EXERCISE
Reproduce every line of the records below, replacing each "locality" with "site" and leaving all other text unchanged.

DATA PROVIDED

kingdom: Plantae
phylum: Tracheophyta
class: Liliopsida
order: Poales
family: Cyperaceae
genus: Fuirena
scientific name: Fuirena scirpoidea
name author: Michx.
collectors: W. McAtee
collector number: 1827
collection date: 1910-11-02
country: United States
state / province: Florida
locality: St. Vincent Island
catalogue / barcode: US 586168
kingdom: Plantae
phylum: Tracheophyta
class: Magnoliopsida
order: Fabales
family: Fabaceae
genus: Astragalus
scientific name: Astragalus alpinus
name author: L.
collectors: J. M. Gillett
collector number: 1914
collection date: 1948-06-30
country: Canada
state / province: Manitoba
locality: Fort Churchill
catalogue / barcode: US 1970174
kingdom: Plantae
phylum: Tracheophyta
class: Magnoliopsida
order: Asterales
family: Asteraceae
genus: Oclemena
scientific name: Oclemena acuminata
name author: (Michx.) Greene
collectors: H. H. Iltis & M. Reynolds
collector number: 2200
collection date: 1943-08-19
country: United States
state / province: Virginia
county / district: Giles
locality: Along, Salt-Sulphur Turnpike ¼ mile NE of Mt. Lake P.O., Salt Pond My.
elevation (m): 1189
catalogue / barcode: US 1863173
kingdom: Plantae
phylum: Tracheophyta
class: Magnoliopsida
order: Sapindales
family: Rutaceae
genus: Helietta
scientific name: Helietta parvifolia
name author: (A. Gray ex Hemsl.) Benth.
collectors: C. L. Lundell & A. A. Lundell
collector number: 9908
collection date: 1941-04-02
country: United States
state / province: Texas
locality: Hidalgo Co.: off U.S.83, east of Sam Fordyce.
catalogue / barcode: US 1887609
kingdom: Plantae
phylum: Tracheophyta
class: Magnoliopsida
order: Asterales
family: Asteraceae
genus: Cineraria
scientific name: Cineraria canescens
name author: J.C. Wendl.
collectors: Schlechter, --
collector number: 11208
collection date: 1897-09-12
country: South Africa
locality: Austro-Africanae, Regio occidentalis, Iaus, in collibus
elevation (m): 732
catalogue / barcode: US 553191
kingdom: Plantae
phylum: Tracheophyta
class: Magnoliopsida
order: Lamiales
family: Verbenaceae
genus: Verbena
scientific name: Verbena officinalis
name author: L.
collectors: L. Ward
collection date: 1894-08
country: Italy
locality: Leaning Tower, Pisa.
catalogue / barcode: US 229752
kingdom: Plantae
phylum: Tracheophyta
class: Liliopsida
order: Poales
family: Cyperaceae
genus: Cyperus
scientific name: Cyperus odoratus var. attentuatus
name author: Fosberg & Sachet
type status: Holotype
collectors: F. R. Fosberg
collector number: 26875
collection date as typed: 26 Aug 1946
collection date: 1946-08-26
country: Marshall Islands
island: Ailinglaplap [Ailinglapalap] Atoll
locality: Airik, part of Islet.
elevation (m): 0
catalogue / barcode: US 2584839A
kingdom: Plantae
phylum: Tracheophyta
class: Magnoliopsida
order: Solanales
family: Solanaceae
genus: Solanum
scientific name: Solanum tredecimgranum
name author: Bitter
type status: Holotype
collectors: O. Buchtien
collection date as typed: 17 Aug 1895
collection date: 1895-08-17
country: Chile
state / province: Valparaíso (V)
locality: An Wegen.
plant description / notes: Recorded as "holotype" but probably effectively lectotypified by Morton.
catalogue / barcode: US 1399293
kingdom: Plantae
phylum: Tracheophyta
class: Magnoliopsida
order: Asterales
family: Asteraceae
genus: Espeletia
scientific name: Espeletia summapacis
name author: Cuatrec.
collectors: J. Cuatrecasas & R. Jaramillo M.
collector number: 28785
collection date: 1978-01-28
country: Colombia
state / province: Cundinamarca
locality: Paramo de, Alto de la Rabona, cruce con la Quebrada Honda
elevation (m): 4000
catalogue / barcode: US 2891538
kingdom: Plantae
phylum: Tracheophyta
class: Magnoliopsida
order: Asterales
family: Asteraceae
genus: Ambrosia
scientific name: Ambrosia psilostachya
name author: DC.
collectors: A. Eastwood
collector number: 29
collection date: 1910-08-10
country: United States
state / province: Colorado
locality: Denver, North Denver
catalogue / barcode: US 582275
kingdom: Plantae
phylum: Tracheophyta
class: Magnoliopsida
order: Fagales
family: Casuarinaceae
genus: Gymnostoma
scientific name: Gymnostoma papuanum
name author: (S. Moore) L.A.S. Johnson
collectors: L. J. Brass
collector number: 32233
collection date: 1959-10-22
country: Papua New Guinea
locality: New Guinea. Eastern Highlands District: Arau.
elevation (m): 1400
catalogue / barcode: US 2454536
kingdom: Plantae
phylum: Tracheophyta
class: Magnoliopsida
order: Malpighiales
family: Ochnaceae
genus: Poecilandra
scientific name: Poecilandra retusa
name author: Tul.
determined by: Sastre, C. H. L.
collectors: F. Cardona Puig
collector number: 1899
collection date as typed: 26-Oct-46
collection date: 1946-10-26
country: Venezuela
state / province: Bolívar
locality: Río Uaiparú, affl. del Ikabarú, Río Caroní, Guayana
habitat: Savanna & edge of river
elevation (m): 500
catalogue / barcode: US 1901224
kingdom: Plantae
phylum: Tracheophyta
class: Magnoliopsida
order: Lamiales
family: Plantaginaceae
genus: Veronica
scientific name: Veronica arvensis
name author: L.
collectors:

SOLUTION
kingdom: Plantae
phylum: Tracheophyta
class: Liliopsida
order: Poales
family: Cyperaceae
genus: Fuirena
scientific name: Fuirena scirpoidea
name author: Michx.
collectors: W. McAtee
collector number: 1827
collection date: 1910-11-02
country: United States
state / province: Florida
site: St. Vincent Island
catalogue / barcode: US 586168
kingdom: Plantae
phylum: Tracheophyta
class: Magnoliopsida
order: Fabales
family: Fabaceae
genus: Astragalus
scientific name: Astragalus alpinus
name author: L.
collectors: J. M. Gillett
collector number: 1914
collection date: 1948-06-30
country: Canada
state / province: Manitoba
site: Fort Churchill
catalogue / barcode: US 1970174
kingdom: Plantae
phylum: Tracheophyta
class: Magnoliopsida
order: Asterales
family: Asteraceae
genus: Oclemena
scientific name: Oclemena acuminata
name author: (Michx.) Greene
collectors: H. H. Iltis & M. Reynolds
collector number: 2200
collection date: 1943-08-19
country: United States
state / province: Virginia
county / district: Giles
site: Along, Salt-Sulphur Turnpike ¼ mile NE of Mt. Lake P.O., Salt Pond My.
elevation (m): 1189
catalogue / barcode: US 1863173
kingdom: Plantae
phylum: Tracheophyta
class: Magnoliopsida
order: Sapindales
family: Rutaceae
genus: Helietta
scientific name: Helietta parvifolia
name author: (A. Gray ex Hemsl.) Benth.
collectors: C. L. Lundell & A. A. Lundell
collector number: 9908
collection date: 1941-04-02
country: United States
state / province: Texas
site: Hidalgo Co.: off U.S.83, east of Sam Fordyce.
catalogue / barcode: US 1887609
kingdom: Plantae
phylum: Tracheophyta
class: Magnoliopsida
order: Asterales
family: Asteraceae
genus: Cineraria
scientific name: Cineraria canescens
name author: J.C. Wendl.
collectors: Schlechter, --
collector number: 11208
collection date: 1897-09-12
country: South Africa
site: Austro-Africanae, Regio occidentalis, Iaus, in collibus
elevation (m): 732
catalogue / barcode: US 553191
kingdom: Plantae
phylum: Tracheophyta
class: Magnoliopsida
order: Lamiales
family: Verbenaceae
genus: Verbena
scientific name: Verbena officinalis
name author: L.
collectors: L. Ward
collection date: 1894-08
country: Italy
site: Leaning Tower, Pisa.
catalogue / barcode: US 229752
kingdom: Plantae
phylum: Tracheophyta
class: Liliopsida
order: Poales
family: Cyperaceae
genus: Cyperus
scientific name: Cyperus odoratus var. attentuatus
name author: Fosberg & Sachet
type status: Holotype
collectors: F. R. Fosberg
collector number: 26875
collection date as typed: 26 Aug 1946
collection date: 1946-08-26
country: Marshall Islands
island: Ailinglaplap [Ailinglapalap] Atoll
site: Airik, part of Islet.
elevation (m): 0
catalogue / barcode: US 2584839A
kingdom: Plantae
phylum: Tracheophyta
class: Magnoliopsida
order: Solanales
family: Solanaceae
genus: Solanum
scientific name: Solanum tredecimgranum
name author: Bitter
type status: Holotype
collectors: O. Buchtien
collection date as typed: 17 Aug 1895
collection date: 1895-08-17
country: Chile
state / province: Valparaíso (V)
site: An Wegen.
plant description / notes: Recorded as "holotype" but probably effectively lectotypified by Morton.
catalogue / barcode: US 1399293
kingdom: Plantae
phylum: Tracheophyta
class: Magnoliopsida
order: Asterales
family: Asteraceae
genus: Espeletia
scientific name: Espeletia summapacis
name author: Cuatrec.
collectors: J. Cuatrecasas & R. Jaramillo M.
collector number: 28785
collection date: 1978-01-28
country: Colombia
state / province: Cundinamarca
site: Paramo de, Alto de la Rabona, cruce con la Quebrada Honda
elevation (m): 4000
catalogue / barcode: US 2891538
kingdom: Plantae
phylum: Tracheophyta
class: Magnoliopsida
order: Asterales
family: Asteraceae
genus: Ambrosia
scientific name: Ambrosia psilostachya
name author: DC.
collectors: A. Eastwood
collector number: 29
collection date: 1910-08-10
country: United States
state / province: Colorado
site: Denver, North Denver
catalogue / barcode: US 582275
kingdom: Plantae
phylum: Tracheophyta
class: Magnoliopsida
order: Fagales
family: Casuarinaceae
genus: Gymnostoma
scientific name: Gymnostoma papuanum
name author: (S. Moore) L.A.S. Johnson
collectors: L. J. Brass
collector number: 32233
collection date: 1959-10-22
country: Papua New Guinea
site: New Guinea. Eastern Highlands District: Arau.
elevation (m): 1400
catalogue / barcode: US 2454536
kingdom: Plantae
phylum: Tracheophyta
class: Magnoliopsida
order: Malpighiales
family: Ochnaceae
genus: Poecilandra
scientific name: Poecilandra retusa
name author: Tul.
determined by: Sastre, C. H. L.
collectors: F. Cardona Puig
collector number: 1899
collection date as typed: 26-Oct-46
collection date: 1946-10-26
country: Venezuela
state / province: Bolívar
site: Río Uaiparú, affl. del Ikabarú, Río Caroní, Guayana
habitat: Savanna & edge of river
elevation (m): 500
catalogue / barcode: US 1901224
kingdom: Plantae
phylum: Tracheophyta
class: Magnoliopsida
order: Lamiales
family: Plantaginaceae
genus: Veronica
scientific name: Veronica arvensis
name author: L.
collectors:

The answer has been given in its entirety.